Carlos Poblete Ávila

Profesor de Estado

 27/08/2020. Este agosto, dejé por unos instantes de escribir otros asuntos para ver -más que ver en realidad escuchar- en un canal de la televisión un cierto programa en el que se abordaría el tema-problema social de la infancia en Chile.

La verdad es que el mencionado  programa en el que tomaron parte tres panelistas y el conductor del mismo no avanzó, no profundizó casi nada con relación al ya crónico estado de desamparo de  miles de niños en el país.

Se sabe que una institución encargada de asumir esa realidad es el SENAME -horrorosa sigla que se suma a otras que por el estilo existen-. Servicio Nacional de Menores. El vocablo “servicio” es uno de los más desprestigiados del país. Se habla en este caso de “servicio” y no de derechos. La palabra refiere a lo administrativo, al mundo de la espantosa burocracia como sucede en la educación, en la salud, vivienda y en otras áreas.

A modo de resumen señalar:

1.- En el referido programa se hizo descripción, se indicaron algunas explicaciones sobre la realidad de desamparo de los miles de niños, pero no se fue al fondo de la situación. No se cuestionó el actual sistema llamado capitalismo que engendra el desprecio por los seres humanos, y que genera como consecuencia todo el estado de violencia que hoy se vive en la sociedad.

2.- La nuestra es una sociedad de “sobrevivientes”. Se ha ido acuñando el concepto de “resiliencia”. Se pone de ejemplo el mínimo de casos y experiencias de niños y/o jóvenes que luego de haber permanecido algún tiempo en el  SENAME,  lograron “salvarse” y reiniciar una vida algo distinta luego de la crueldad del abandono que sufrieron.

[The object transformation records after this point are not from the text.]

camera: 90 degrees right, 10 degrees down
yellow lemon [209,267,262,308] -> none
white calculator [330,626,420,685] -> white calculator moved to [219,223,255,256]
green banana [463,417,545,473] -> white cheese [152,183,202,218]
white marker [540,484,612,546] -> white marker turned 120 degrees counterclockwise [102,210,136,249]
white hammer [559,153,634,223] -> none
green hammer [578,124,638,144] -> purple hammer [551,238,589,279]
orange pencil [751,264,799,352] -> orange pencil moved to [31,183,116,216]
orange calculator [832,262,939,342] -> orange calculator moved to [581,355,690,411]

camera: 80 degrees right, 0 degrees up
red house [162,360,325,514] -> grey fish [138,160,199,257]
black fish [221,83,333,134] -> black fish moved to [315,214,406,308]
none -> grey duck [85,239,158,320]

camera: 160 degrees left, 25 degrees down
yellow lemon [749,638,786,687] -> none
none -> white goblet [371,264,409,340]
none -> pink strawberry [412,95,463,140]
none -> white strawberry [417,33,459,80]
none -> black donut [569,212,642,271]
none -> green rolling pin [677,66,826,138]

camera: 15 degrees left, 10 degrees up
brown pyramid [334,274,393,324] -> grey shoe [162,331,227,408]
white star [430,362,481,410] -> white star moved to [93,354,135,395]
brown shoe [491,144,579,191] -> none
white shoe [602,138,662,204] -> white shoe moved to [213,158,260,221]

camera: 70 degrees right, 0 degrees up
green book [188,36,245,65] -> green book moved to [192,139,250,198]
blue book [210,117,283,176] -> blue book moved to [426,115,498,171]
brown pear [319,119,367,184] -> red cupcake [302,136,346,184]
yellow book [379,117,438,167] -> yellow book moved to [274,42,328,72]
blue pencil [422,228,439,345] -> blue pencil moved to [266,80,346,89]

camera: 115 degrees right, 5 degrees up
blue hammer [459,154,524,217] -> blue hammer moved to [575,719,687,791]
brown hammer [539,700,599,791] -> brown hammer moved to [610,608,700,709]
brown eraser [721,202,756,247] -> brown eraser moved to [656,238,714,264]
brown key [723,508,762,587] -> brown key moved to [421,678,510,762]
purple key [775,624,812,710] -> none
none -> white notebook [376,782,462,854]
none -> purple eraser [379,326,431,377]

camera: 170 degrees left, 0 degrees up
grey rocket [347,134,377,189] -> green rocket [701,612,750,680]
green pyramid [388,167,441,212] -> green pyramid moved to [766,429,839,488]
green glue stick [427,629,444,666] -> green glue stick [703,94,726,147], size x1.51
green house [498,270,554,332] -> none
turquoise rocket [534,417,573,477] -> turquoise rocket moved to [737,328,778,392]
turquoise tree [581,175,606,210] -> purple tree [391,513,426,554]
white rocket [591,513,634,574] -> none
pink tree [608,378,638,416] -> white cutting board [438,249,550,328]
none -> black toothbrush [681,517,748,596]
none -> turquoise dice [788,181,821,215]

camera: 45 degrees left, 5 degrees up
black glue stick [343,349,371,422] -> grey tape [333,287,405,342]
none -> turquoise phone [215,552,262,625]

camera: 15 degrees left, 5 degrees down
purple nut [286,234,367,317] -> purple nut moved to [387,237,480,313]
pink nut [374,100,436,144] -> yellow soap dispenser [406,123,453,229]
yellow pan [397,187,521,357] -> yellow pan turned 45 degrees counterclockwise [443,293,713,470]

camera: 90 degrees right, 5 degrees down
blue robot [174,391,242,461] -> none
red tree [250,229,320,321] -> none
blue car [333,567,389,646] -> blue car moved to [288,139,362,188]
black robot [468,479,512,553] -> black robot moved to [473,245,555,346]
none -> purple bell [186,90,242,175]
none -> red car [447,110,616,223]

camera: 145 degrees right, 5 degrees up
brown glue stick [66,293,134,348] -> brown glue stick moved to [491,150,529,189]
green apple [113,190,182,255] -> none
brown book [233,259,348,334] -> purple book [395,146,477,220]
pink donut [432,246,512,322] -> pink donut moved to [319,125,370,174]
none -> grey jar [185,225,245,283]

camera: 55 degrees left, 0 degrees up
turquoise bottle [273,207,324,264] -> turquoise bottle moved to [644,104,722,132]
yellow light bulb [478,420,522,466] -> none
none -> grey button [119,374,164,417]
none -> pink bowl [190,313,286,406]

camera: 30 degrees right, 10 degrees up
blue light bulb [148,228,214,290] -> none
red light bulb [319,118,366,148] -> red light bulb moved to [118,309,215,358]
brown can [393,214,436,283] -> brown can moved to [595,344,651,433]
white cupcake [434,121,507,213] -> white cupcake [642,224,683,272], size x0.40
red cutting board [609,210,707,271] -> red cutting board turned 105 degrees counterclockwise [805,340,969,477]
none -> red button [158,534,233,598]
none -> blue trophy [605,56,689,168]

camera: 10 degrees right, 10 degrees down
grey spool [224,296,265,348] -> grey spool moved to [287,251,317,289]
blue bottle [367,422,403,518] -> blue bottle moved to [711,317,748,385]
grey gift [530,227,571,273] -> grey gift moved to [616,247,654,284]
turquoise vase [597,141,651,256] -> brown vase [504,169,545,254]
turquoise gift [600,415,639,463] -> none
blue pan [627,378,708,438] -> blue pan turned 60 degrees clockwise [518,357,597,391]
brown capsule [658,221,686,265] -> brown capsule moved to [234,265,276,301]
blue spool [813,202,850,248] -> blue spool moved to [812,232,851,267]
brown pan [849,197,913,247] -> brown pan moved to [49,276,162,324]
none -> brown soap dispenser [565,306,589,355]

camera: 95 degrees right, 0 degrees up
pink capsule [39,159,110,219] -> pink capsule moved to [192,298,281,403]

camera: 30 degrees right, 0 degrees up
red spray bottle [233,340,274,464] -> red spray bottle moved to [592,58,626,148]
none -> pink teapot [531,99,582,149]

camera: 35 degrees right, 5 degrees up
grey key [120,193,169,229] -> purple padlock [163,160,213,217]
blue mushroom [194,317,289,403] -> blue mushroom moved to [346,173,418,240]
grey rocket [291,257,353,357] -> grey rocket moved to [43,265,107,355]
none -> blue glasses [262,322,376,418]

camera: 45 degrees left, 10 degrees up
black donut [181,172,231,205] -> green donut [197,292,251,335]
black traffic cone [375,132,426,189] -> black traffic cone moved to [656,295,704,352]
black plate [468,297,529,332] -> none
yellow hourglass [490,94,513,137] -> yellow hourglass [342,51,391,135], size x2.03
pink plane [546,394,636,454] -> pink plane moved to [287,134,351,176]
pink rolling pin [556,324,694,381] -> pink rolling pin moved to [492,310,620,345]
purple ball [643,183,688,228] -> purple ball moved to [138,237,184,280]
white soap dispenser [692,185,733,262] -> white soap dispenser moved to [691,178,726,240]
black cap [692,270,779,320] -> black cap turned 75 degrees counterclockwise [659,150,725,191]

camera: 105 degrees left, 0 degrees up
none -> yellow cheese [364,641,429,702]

3.- Nada se dice que el mencionado “servicio” carece de los suficientes profesionales calificados para la atención, cuidado y protección de los menores que allí residen. Es común ver a niños escapando por las techumbres o trepando muros para salir de esas verdaderas prisiones, y arrancar de los maltratos y vejámenes que se sabe que en esos recintos ocurren. Hace un tiempo se indicó que 1300 niños han fallecido en ese “servicio”.

4.- En esta sociedad hasta las palabras, el lenguaje se ha morigerado. Se habla de niños y personas “vulnerables”, para referirse a quienes viven en la miseria social más aguda. No se dicen las cosas por su nombre. Ellos son los despreciados, los ignorados, los excluidos de todos los derechos.

5.- El mencionado “Sename” por lo menos debiera cambiar de nombre…Se deben incorporar los reales conceptos de:  “derecho, y sistema social de protección estatal de la infancia”, consagrados, establecidos en la Constitución.

6.- Curioso resulta por decir lo menos, que los panelistas en comento digan que los niños de los sectores socialmente acomodados, es decir, los hijos de la oligarquía “también deben vivir similares situaciones, pero que las resuelven de modo distinto”.  Lo que no dicen es que esta es una sociedad de clases, cruelmente desigual, injusta. Los mismos personajes abundan en conceptos de ciertas “legalidades”, de las irritantes demoras por largos años en los procesos legislativos sobre los temas de infancia. Poco o nada dicen del estado de corrupción del sistema de justicia imperante en el país.

7.- Y, como sucede en los programas de televisión, siempre hay “pausas” comerciales, largos minutos en los que la insoportable publicidad hace de las suyas…Es parte del estado de alienación también instalado en la sociedad, que induce al desmedido consumismo de grandes sectores ciudadanos.  Uno de esos mensajes decía: “Feliz día del niño”, otro cruel sarcasmo del sistema.